Symmetry, Reduction, and Entropy in Deep Neural Networks
A geometric–statistical physics foundation for deep learning, from linear solvable limits to nonlinear depth-scaling laws.
Project Overview
This project develops a geometric and statistical–mechanical foundation for deep learning built on the structural chain:
Symmetry $\rightarrow$ Moment Map $\rightarrow$ Reduction $\rightarrow$ Entropy $\rightarrow$ Free Energy $\rightarrow$ Scaling Laws.
The starting point is a fully solvable linear limit — Deep Linear Networks (DLNs) — where symmetry is explicit and entropy can be computed from orbit volumes.
From this solvable template, we construct a nonlinear extension for realistic deep networks (e.g. equivariant models and residual networks), aiming to derive gauge-invariant macroscopic observables, microstate entropy formulas, and infinite-depth scaling laws.
Layer I — DLN as a Solvable Structural Baseline
For a depth-$L$ linear network:
\[X = W_L \cdots W_1\]the parameter space carries a natural gauge symmetry:
\[(W_L,\dots,W_1) \mapsto (W_L Q_{L-1}, Q_{L-1}^{-1} W_{L-1} Q_{L-2}, \dots, Q_1^{-1} W_1)\]leaving $X$ invariant.
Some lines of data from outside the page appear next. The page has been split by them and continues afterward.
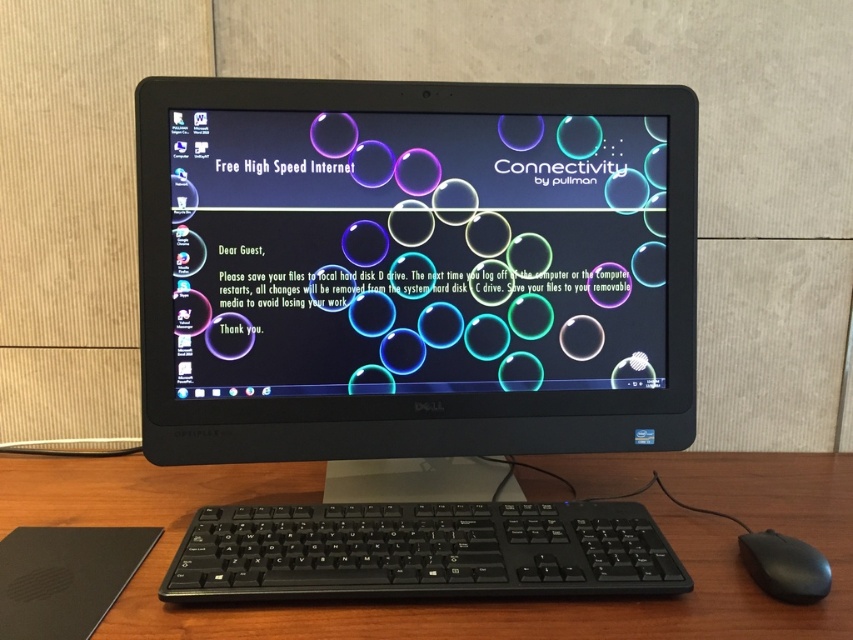
Question: Does black glossy monitor at center appear on the right side of black plastic keyboard at center?

Choices:
 (A) no
 (B) yes

Answer: (A)

Question: Observing the image, what is the correct spatial positioning of black plastic keyboard at center in reference to black plastic mouse at lower right?

Choices:
 (A) right
 (B) left

Answer: (B)

Question: Based on their relative distances, which object is nearer to the wooden at center?

Choices:
 (A) black plastic mouse at lower right
 (B) black plastic keyboard at center
 (C) black glossy monitor at center

Answer: (B)

Question: Which point is closer to the camera taking this photo?

Choices:
 (A) (370, 284)
 (B) (294, 595)
 (C) (567, 493)
 (D) (796, 589)

Answer: (B)

Question: Which point is farther to the camera?

Choices:
 (A) (764, 545)
 (B) (305, 307)
 (C) (549, 460)
 (D) (540, 525)

Answer: (C)

Question: Is wooden at center positioned behind black plastic mouse at lower right?

Choices:
 (A) no
 (B) yes

Answer: (A)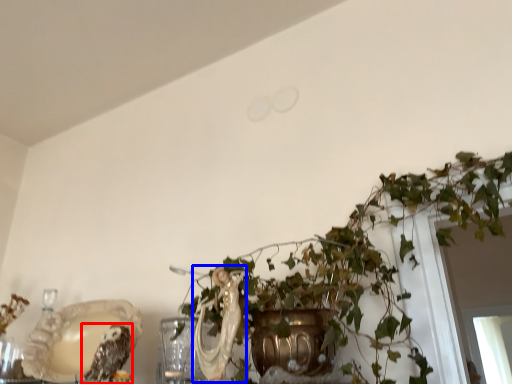
Question: Which point is closer to the camera, owl (highlighted by a red box) or animal (highlighted by a blue box)?

Choices:
 (A) owl
 (B) animal

Answer: (B)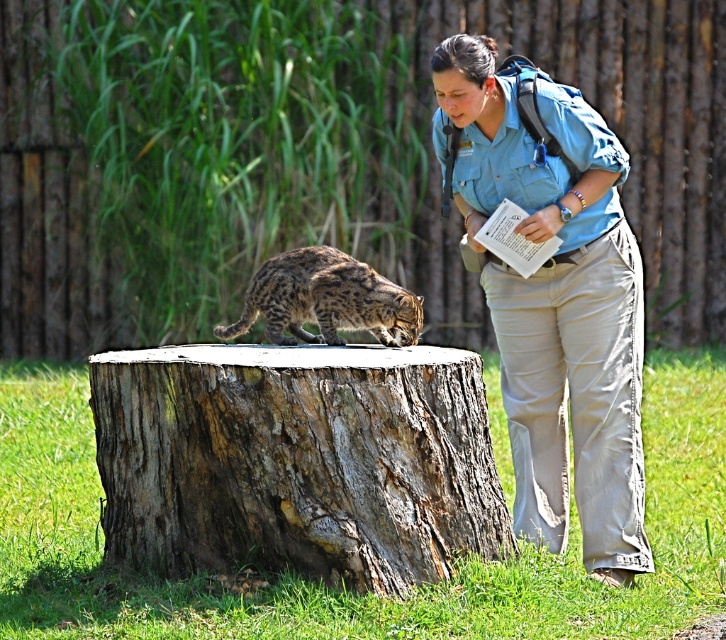
Question: Can you confirm if rough bark tree stump at center is positioned to the left of spotted fur cat at center?

Choices:
 (A) yes
 (B) no

Answer: (A)

Question: Which of the following is the closest to the observer?

Choices:
 (A) spotted fur cat at center
 (B) rough bark tree stump at center

Answer: (B)

Question: Is rough bark tree stump at center bigger than blue uniform at center?

Choices:
 (A) no
 (B) yes

Answer: (B)

Question: Which point appears closest to the camera in this image?

Choices:
 (A) (333, 317)
 (B) (619, 381)
 (C) (383, 490)

Answer: (C)

Question: Among these points, which one is nearest to the camera?

Choices:
 (A) (297, 336)
 (B) (285, 392)
 (C) (615, 164)

Answer: (B)

Question: Can you confirm if rough bark tree stump at center is positioned below blue uniform at center?

Choices:
 (A) no
 (B) yes

Answer: (B)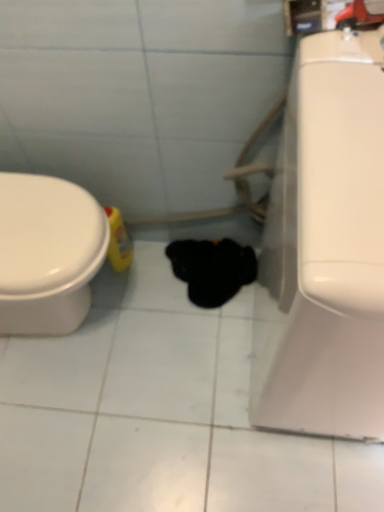
Locate an element on the screen. The image size is (384, 512). empty space that is in between white glossy toilet at right and black fuzzy cat at center is located at coordinates (221, 345).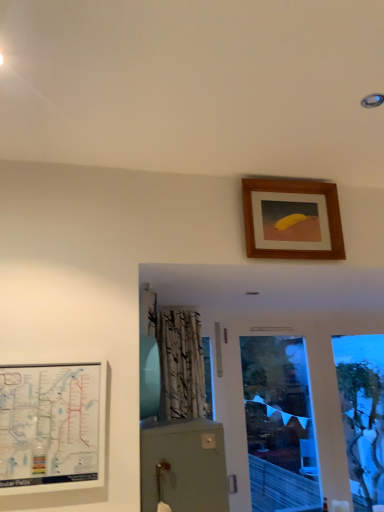
Question: From a real-world perspective, is white matte subway map at lower left, placed as the 1th picture frame when sorted from front to back, positioned above or below wooden picture frame at upper center, acting as the first picture frame starting from the top?

Choices:
 (A) above
 (B) below

Answer: (B)

Question: Relative to wooden picture frame at upper center, marked as the second picture frame in a front-to-back arrangement, is white matte subway map at lower left, arranged as the second picture frame when viewed from the top, in front or behind?

Choices:
 (A) behind
 (B) front

Answer: (B)

Question: From their relative heights in the image, would you say white matte subway map at lower left, the 1th picture frame ordered from the bottom, is taller or shorter than wooden picture frame at upper center, placed as the 2th picture frame when sorted from left to right?

Choices:
 (A) short
 (B) tall

Answer: (B)

Question: Visually, is wooden picture frame at upper center, which is the 1th picture frame in back-to-front order, positioned to the left or to the right of white matte subway map at lower left, placed as the 1th picture frame when sorted from front to back?

Choices:
 (A) left
 (B) right

Answer: (B)

Question: In the image, is wooden picture frame at upper center, placed as the 2th picture frame when sorted from left to right, positioned in front of or behind white matte subway map at lower left, placed as the 1th picture frame when sorted from front to back?

Choices:
 (A) front
 (B) behind

Answer: (B)

Question: Is point (248, 254) closer or farther from the camera than point (11, 367)?

Choices:
 (A) closer
 (B) farther

Answer: (B)

Question: Is wooden picture frame at upper center, marked as the second picture frame in a front-to-back arrangement, situated inside white matte subway map at lower left, arranged as the second picture frame when viewed from the top, or outside?

Choices:
 (A) inside
 (B) outside

Answer: (B)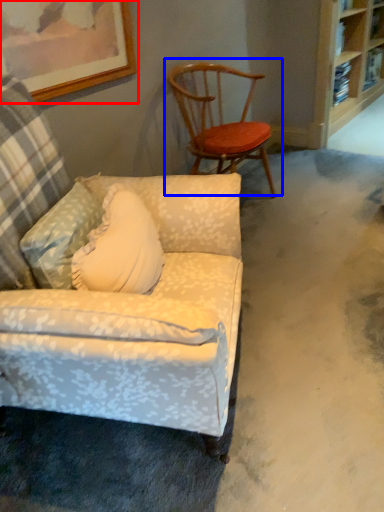
Question: Which object is closer to the camera taking this photo, picture frame (highlighted by a red box) or chair (highlighted by a blue box)?

Choices:
 (A) picture frame
 (B) chair

Answer: (A)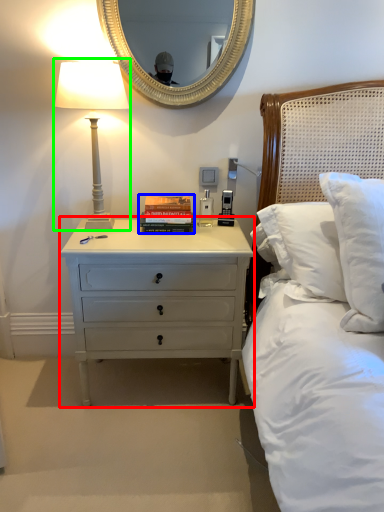
Question: Which object is the farthest from nightstand (highlighted by a red box)? Choose among these: paperback book (highlighted by a blue box) or bedside lamp (highlighted by a green box).

Choices:
 (A) paperback book
 (B) bedside lamp

Answer: (B)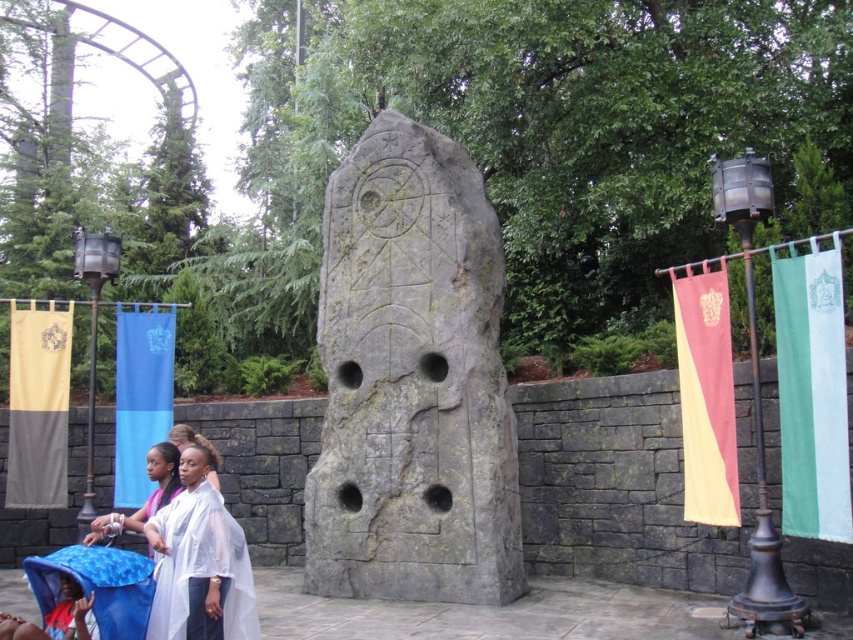
Which of these two, white sheer fabric at lower left or blue fabric banner at left, stands shorter?

white sheer fabric at lower left

Who is taller, white sheer fabric at lower left or blue fabric banner at left?

blue fabric banner at left is taller.

Where is `white sheer fabric at lower left`? The height and width of the screenshot is (640, 853). white sheer fabric at lower left is located at coordinates (199, 563).

Locate an element on the screen. The width and height of the screenshot is (853, 640). white sheer fabric at lower left is located at coordinates (199, 563).

Is gray stone carving at center below gold fabric banner at left?

No.

Measure the distance between point (474,573) and camera.

Point (474,573) and camera are 67.79 feet apart from each other.

Which is behind, point (515, 492) or point (27, 440)?

Point (27, 440)

At what (x,y) coordinates should I click in order to perform the action: click on gray stone carving at center. Please return your answer as a coordinate pair (x, y). Looking at the image, I should click on (412, 381).

Is green fabric banner at right bigger than white sheer fabric at lower left?

No, green fabric banner at right is not bigger than white sheer fabric at lower left.

You are a GUI agent. You are given a task and a screenshot of the screen. Output one action in this format:
    pyautogui.click(x=<x>, y=<y>)
    Task: Click on the green fabric banner at right
    The image size is (853, 640).
    Given the screenshot: What is the action you would take?
    pyautogui.click(x=811, y=394)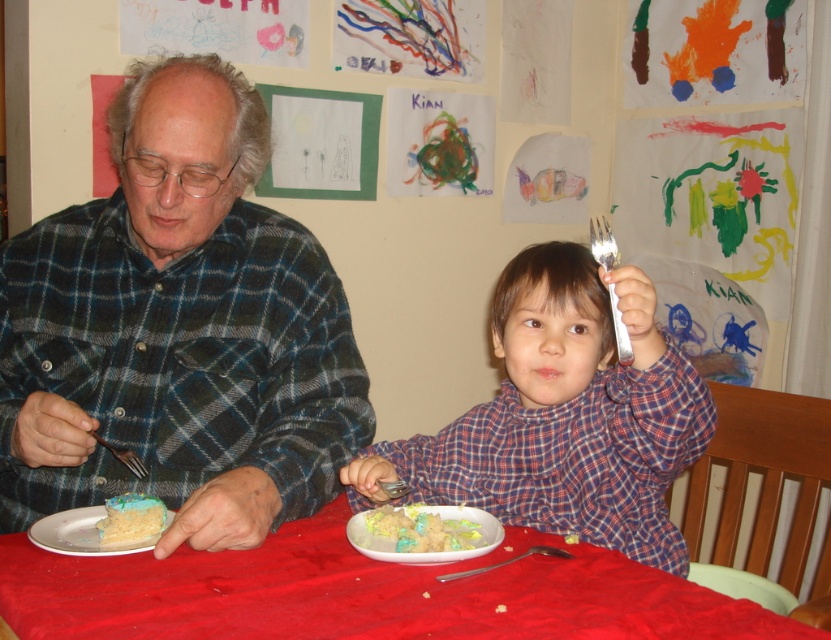
Question: Which of the following is the closest to the observer?

Choices:
 (A) white ceramic plate at lower left
 (B) red cloth table at center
This structure induces:
- A moment map (balanced condition)
- A reduced manifold (balanced slice)
- Microstates: \(\mathcal{O}_X = \{ \theta : \Phi(\theta) = X \}\)
- Entropy: \(S(X) = \log \text{vol}(\mathcal{O}_X)\)
- Free energy: \(F_\beta(X) = E(X) - \beta^{-1} S(X)\)
Layer II — Nonlinear Extension: Core Open Problems
The central research effort is to extend the symmetry–entropy mechanism to nonlinear deep networks.
OP2 — Macroscopic Observables Beyond Linear $X$
In nonlinear networks, $X$ alone is insufficient. We study Jacobian SPD observables:
\[g_x = (Df(x))^\top Df(x)\]OP3 — Nonlinear Microstates and Entropy
Define microstates as:
\[\mathcal{O}_y = \{ \theta : \Phi(\theta) = y \}\]Questions: Is $\mathcal{O}_y$ an orbit or a symplectic reduced space? Can entropy be computed via Duistermaat–Heckman density structures?
OP7 — Weyl-Chamber Diffusion of Jacobian Spectra
For deep residual chains $Df(x) = J_L \cdots J_1$, as $L \to \infty$:
- Do log-singular values converge to diffusion in a Weyl chamber?
- What are drift and diffusion coefficients?
Layer III — Deliverables for Deep Learning
1. Training Diagnostics
Measurable geometric quantities:
- Jacobian SPD as geometric temperature
- Moment-map imbalance as gauge instability
- Spectral gap statistics as entropy indicators
2. Unified Conceptual Framework
Dropout, normalization, and implicit bias, all interpreted through: Symmetry + Reduction + Entropy + Free Energy + Scale.
Selected References
- Menon & Yu. Entropy and Symmetry in Deep Linear Networks. arXiv (2023).
- Poole et al. Exponential Expressivity in Deep Neural Networks. NeurIPS (2016).
- Amari. Information Geometry and Its Applications. Springer (2016).
- Bronstein et al. Geometric Deep Learning. arXiv:2104.13478 (2021).